Both, industrialisation as well as collectivisation were two polices introduced by Stalin with the aim of modernising the USSR. Although these did aim to improve the way the USSR ran and improve living conditions these both processes had their negative impacts. So I think we can not state they were a complete success, neither a complete failure.
Stalin replaced Lenin's market socialist "New Economic Policy- with a Five-Year Plan, which called for a highly ambitious program of heavy industrialisation and collectivisation of agriculture. In spite of early break downs and failures, the First Five-Year Plan achieved rapid industrialisation, although from a very low economic base. Russia, an inert sleeping giant before 1914, now became industrialised at an unbelievable speed. Stalin's industrialisation did make Russia a very successful industrial country. By the late 1930's many Soviet workers had improved their conditions by gaining well-paid skilled jobs and earning bonuses for meeting targets. There was an almost non-existent unemployment rate.
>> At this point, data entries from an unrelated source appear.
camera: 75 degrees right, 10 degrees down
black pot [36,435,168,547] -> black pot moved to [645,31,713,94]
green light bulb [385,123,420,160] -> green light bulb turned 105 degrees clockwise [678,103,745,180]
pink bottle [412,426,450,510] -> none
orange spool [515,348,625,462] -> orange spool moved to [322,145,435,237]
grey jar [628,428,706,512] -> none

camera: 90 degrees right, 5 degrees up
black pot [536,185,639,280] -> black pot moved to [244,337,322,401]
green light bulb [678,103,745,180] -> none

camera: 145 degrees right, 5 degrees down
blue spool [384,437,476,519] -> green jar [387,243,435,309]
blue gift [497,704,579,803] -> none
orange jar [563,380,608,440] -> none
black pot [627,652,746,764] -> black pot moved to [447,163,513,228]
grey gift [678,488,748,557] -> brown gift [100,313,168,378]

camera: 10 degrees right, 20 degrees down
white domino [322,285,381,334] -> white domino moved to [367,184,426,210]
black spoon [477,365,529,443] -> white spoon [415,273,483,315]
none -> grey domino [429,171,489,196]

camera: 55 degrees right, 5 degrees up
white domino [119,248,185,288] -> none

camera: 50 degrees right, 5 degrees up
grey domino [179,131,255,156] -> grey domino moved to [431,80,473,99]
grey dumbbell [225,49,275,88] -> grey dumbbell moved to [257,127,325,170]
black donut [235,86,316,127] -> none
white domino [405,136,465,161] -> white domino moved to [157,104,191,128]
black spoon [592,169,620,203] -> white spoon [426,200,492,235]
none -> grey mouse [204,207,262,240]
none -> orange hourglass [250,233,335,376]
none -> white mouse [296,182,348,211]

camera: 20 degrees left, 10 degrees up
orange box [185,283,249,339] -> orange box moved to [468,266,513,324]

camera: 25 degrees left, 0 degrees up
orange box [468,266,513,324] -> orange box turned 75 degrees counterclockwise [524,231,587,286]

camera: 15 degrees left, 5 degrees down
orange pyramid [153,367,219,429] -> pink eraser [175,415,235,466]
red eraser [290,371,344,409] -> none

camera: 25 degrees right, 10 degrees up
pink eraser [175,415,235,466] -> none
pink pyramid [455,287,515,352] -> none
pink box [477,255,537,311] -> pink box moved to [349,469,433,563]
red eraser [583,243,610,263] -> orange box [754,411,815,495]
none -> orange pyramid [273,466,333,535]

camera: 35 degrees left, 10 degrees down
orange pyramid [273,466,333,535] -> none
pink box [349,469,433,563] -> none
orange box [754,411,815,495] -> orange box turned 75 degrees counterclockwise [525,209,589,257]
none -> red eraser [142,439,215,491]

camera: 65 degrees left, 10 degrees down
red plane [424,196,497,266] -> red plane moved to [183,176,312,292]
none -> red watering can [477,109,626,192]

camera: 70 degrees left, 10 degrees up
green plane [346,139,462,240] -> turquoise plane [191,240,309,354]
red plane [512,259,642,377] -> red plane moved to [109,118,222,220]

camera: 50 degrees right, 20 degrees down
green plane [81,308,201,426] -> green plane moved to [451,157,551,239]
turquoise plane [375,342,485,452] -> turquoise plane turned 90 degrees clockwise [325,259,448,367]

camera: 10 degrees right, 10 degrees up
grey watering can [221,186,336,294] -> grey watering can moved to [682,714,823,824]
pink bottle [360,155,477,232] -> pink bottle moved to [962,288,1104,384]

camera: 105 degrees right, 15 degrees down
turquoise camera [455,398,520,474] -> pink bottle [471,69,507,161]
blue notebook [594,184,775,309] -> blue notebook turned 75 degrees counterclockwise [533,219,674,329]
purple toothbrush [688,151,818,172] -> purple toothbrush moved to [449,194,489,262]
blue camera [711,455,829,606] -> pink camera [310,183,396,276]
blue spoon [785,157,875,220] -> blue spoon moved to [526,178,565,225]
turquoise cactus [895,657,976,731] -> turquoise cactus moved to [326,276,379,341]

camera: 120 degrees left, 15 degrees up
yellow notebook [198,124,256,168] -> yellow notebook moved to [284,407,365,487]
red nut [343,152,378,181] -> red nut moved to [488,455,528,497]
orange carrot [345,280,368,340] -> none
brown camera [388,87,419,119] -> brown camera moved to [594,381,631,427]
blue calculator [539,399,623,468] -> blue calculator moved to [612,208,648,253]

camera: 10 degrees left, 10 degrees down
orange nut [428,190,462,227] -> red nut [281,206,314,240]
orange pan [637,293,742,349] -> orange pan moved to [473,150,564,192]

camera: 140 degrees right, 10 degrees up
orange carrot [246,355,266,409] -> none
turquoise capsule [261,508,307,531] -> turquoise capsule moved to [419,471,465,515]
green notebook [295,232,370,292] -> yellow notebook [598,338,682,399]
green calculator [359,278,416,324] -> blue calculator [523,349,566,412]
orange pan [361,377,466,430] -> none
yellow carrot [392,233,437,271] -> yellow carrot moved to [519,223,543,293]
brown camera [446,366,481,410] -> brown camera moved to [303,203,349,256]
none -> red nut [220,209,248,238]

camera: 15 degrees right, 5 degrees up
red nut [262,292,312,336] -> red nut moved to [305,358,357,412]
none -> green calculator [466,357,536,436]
Stalin also encouraged women to work by setting up childcare services; four out of five new workers recruited between 1932 and 1937 were women. He also made education compulsory and free for all. It must be noted however that most ordinary Russians lived in extreme poverty and had very few rights during this period. Life was very hard, factory conditions were very dangerous. Any kind of discipline problems such as lateness or absence would be punished with sacking, which could also mean the loss of homes.
The rapid growth in the number of industrial workers living in cities meant that more food was needed. Stalin believed that this could be achieved by collectivising agriculture. The theory behind collectivisation was that it would replace small scale un-mechanised and inefficient farms that were the common place in the Soviet Union, with large scale highly mechanised farms that would produce food far more efficiently.